Someone who was suffering from manic depression told me that in the years before the standard medications were developed, he discovered that his condition was eased if he didn’t sleep.
“Psychiatrists sometimes recommend sleep deprivation for people suffering from clinical depression, which is significant, particularly in the short term, for patients with suicidal tendencies, until the medications start to take effect, which usually takes several weeks. We have clues, but not yet full understanding of the mechanism.”
And, to conclude, what is the focus of your research at present?
“One of the most basic and most dramatic things in sleep is the severance from awareness of the world, so we think that a study of sleep can perhaps draw us closer to understanding consciousness. When the computer and I watch a movie, both of us are able to discern the location of the objects [on the screen], the direction of their movement and so on, but only I have a conscious perception of the stimuli in the movie. I alone have an experience, and it’s different from that of someone else who sees the movie and takes in the very same stimuli. That subjective experience – quale, as the philosophers call it – disappears when we plunge into deep, dreamless sleep. We are severed from the stimuli and the experiences, and that severance is the very heart of the sleep phenomenon.
“Nevertheless, there are stimuli that do succeed in entering our consciousness and awake us. So the interesting question is: How does the sleeping brain filter the stimuli, getting rid of some and admitting others?
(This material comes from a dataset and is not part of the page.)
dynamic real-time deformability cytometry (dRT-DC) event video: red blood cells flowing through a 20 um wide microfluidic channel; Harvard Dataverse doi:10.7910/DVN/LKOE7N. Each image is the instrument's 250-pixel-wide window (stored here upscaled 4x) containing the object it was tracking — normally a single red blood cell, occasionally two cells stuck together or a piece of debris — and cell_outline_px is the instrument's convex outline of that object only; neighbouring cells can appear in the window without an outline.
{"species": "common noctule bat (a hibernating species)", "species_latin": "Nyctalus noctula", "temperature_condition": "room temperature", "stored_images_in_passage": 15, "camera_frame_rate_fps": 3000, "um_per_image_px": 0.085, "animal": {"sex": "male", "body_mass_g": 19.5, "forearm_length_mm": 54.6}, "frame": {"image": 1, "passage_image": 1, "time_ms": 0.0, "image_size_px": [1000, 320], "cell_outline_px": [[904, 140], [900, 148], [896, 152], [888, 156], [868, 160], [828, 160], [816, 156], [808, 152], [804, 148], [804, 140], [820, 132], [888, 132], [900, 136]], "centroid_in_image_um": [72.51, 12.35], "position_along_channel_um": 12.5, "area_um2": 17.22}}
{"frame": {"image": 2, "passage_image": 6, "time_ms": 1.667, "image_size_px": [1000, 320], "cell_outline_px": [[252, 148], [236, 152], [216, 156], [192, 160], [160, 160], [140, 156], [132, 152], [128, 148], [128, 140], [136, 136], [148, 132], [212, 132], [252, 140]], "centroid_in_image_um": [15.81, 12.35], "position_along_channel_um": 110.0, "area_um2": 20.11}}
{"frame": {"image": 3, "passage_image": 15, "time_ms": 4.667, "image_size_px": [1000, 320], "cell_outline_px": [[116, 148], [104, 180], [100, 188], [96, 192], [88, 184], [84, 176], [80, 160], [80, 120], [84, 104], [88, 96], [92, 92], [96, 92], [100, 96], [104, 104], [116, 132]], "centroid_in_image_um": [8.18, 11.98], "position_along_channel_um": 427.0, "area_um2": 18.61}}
Infants go on sleeping even if a pot is dropped next to them, but adults, and old people in particular, wake up from every little thing. But it’s clear that not only the intensity of the stimulus influences the filtering, but also its nature.
“A person wakes up more easily at the sound of his name, in contrast to other words, and the mother of an infant will wake up at the sound of its specific crying, even when she is in the newborn nursery. For a stimulus to wake us up, it needs to be important to us – that is, connected to an experience that is meaningful for us. What we are trying to do, then, is identify patterns of brain reaction to the external world that are unique to a conscious situation during wakefulness, and disappear in sleep or under sedation. Those findings can help us understand, for example, how far people who are comatose or in a state of severe dementia understand what is happening around them in the world.”